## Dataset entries
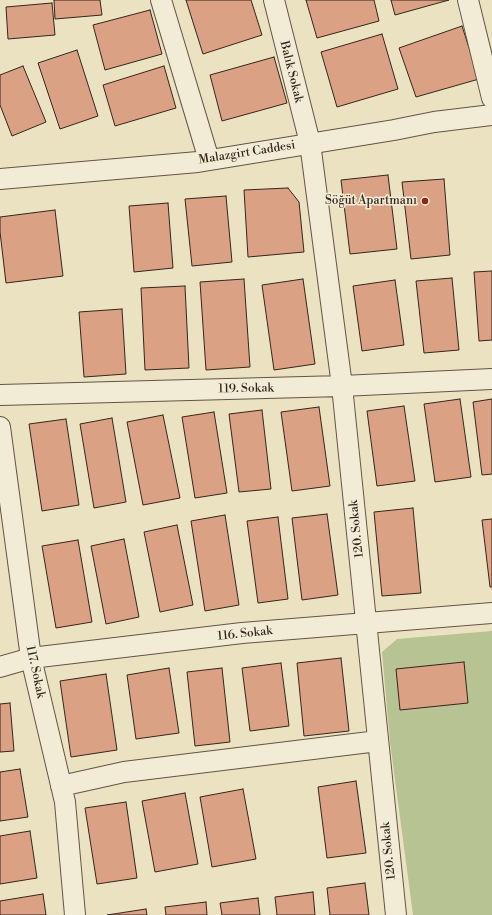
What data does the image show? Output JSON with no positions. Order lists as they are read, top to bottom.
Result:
{
  "streets": {
    "street": [
      "Balık Sokak",
      "Malazgirt Caddesi",
      "119. Sokak",
      "120. Sokak",
      "116. Sokak",
      "117. Sokak"
    ]
  },
  "crossings": [
    ["Balık Sokak", "Malazgirt Caddesi"],
    ["Balık Sokak", "120. Sokak"],
    ["Malazgirt Caddesi", "120. Sokak"],
    ["119. Sokak", "120. Sokak"],
    ["120. Sokak", "116. Sokak"],
    ["116. Sokak", "117. Sokak"]
  ],
  "places": ["Söğüt Apartmanı"]
}
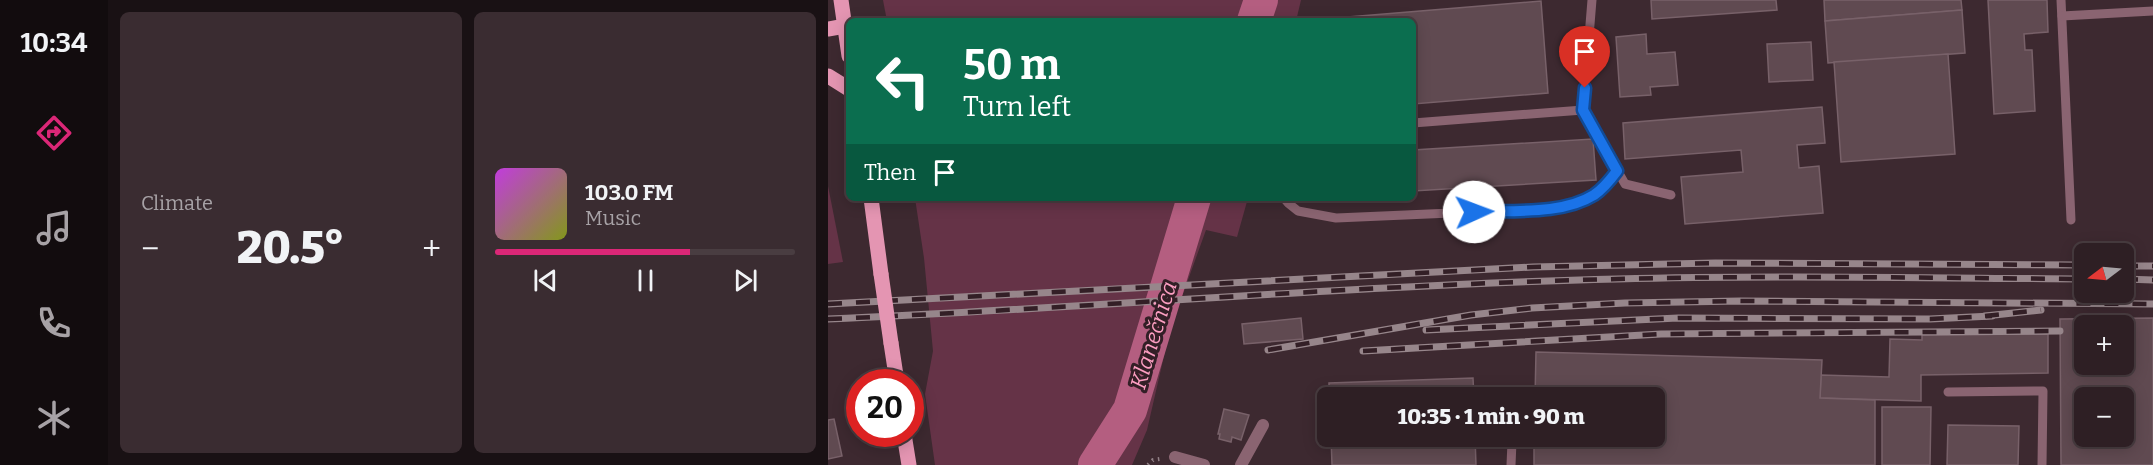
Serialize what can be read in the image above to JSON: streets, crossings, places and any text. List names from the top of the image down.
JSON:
{
  "water": ["Klanečnica"],
  "north": "left",
  "page": {
    "tabs": "10:34",
    "tile": "Climate",
    "turn": ["50 m", "Turn left"],
    "then": "Then",
    "song": ["103.0 FM", "Music"],
    "heat": ["−", "20.5°", "+"],
    "map_buttons": ["+", "−"],
    "limit": "20",
    "trip": "10:35 · 1 min · 90 m"
  }
}
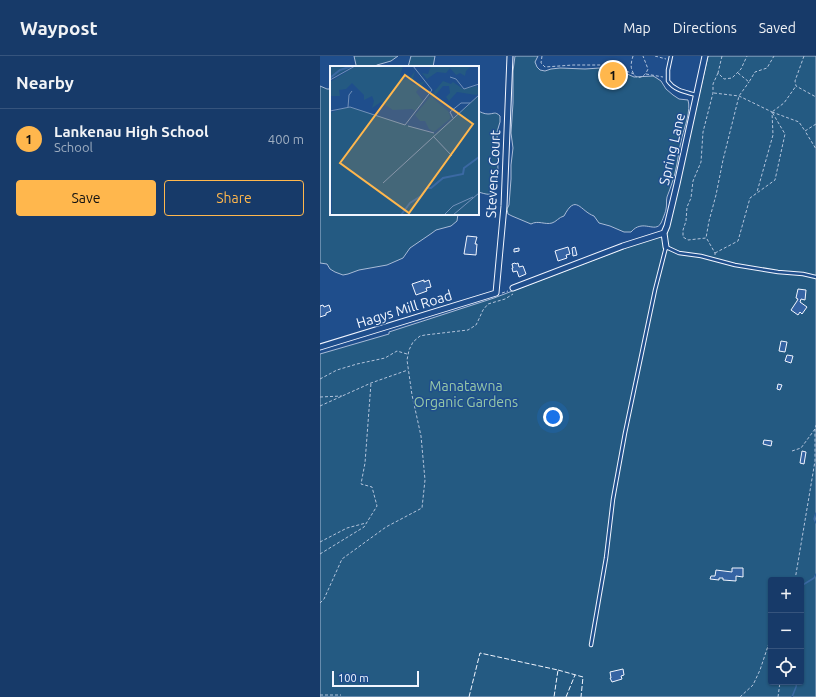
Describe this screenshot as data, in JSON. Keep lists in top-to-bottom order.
{
  "streets": {
    "street": ["Spring Lane", "Stevens Court", "Hagys Mill Road"]
  },
  "crossings": [
    ["Stevens Court", "Hagys Mill Road"]
  ],
  "parks": ["Manatawna Organic Gardens"],
  "scale_bar": "100 m",
  "page": {
    "header": "Waypost",
    "nav": ["Map", "Directions", "Saved"],
    "heading": "Nearby",
    "pins": "1",
    "list": [
      {
        "mark": "1",
        "name": "Lankenau High School",
        "note": "School",
        "value": "400 m"
      }
    ],
    "buttons": ["Save", "Share"],
    "map_buttons": ["+", "−"],
    "scale": "100 m"
  }
}
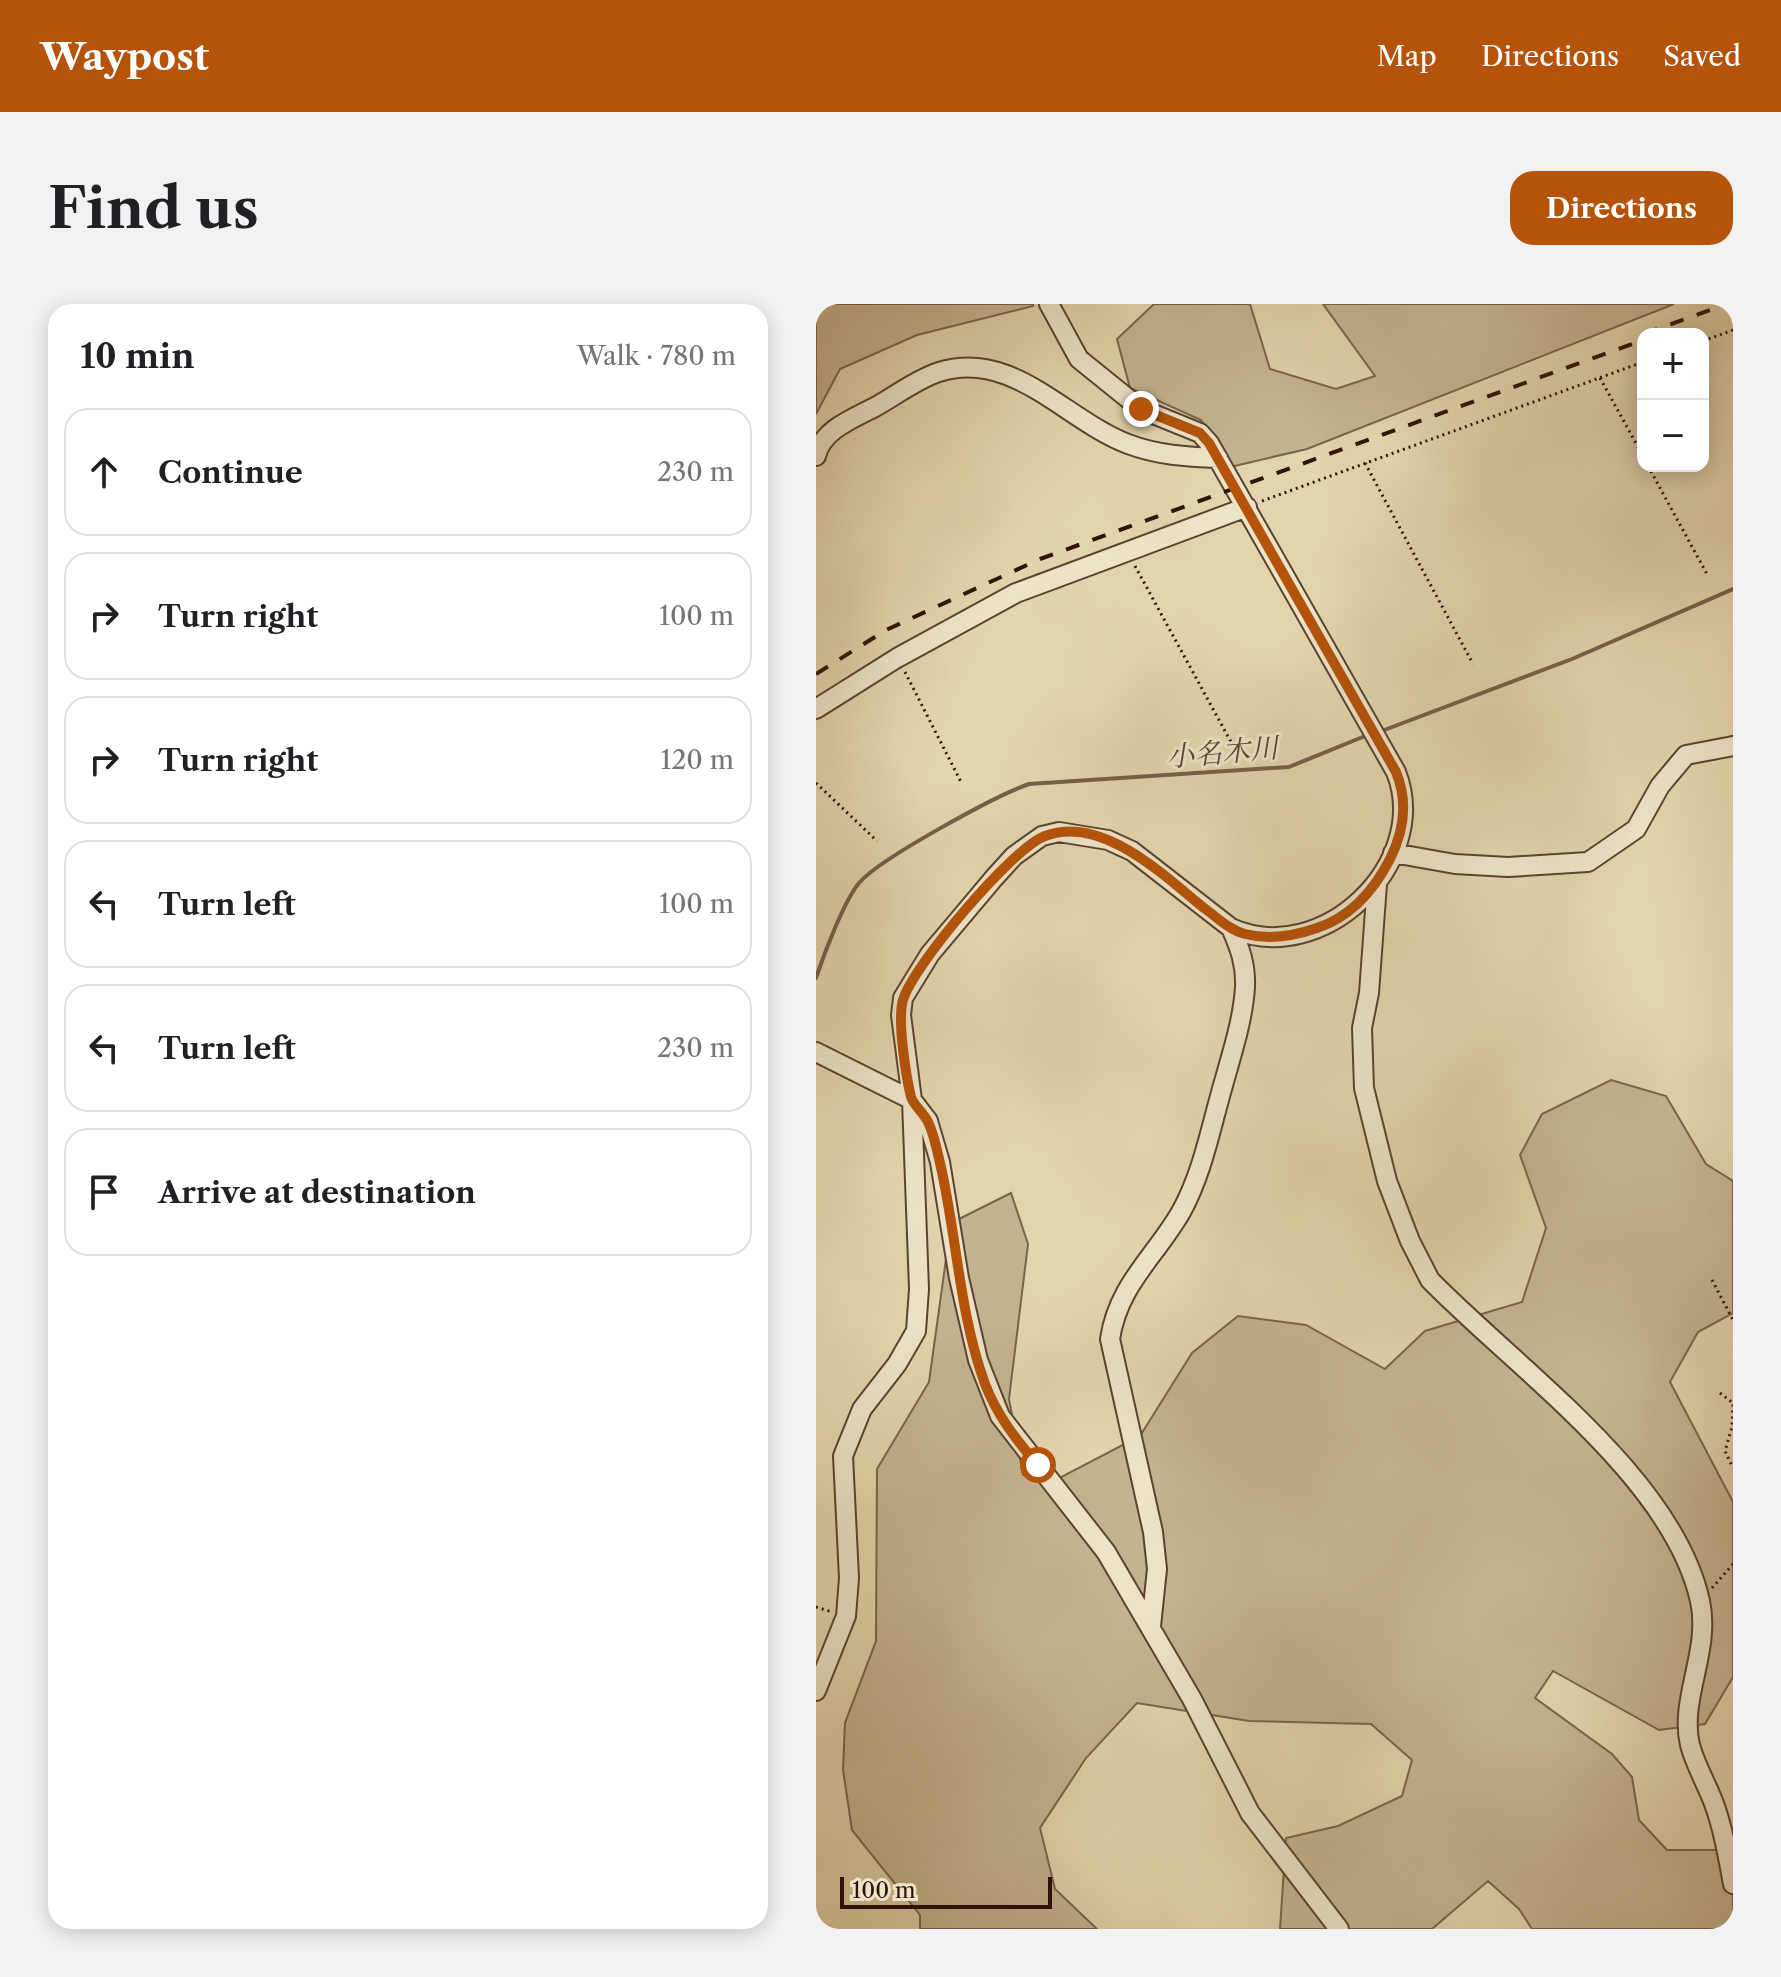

## Activity
Where a line of the data contains "image", copy that line.

## Your solution
What data does the image show? Output JSON with no positions. Order lists as they are read, top to bottom.
Serialize what can be read in the image above to JSON: streets, crossings, places and any text. List names from the top of the image down.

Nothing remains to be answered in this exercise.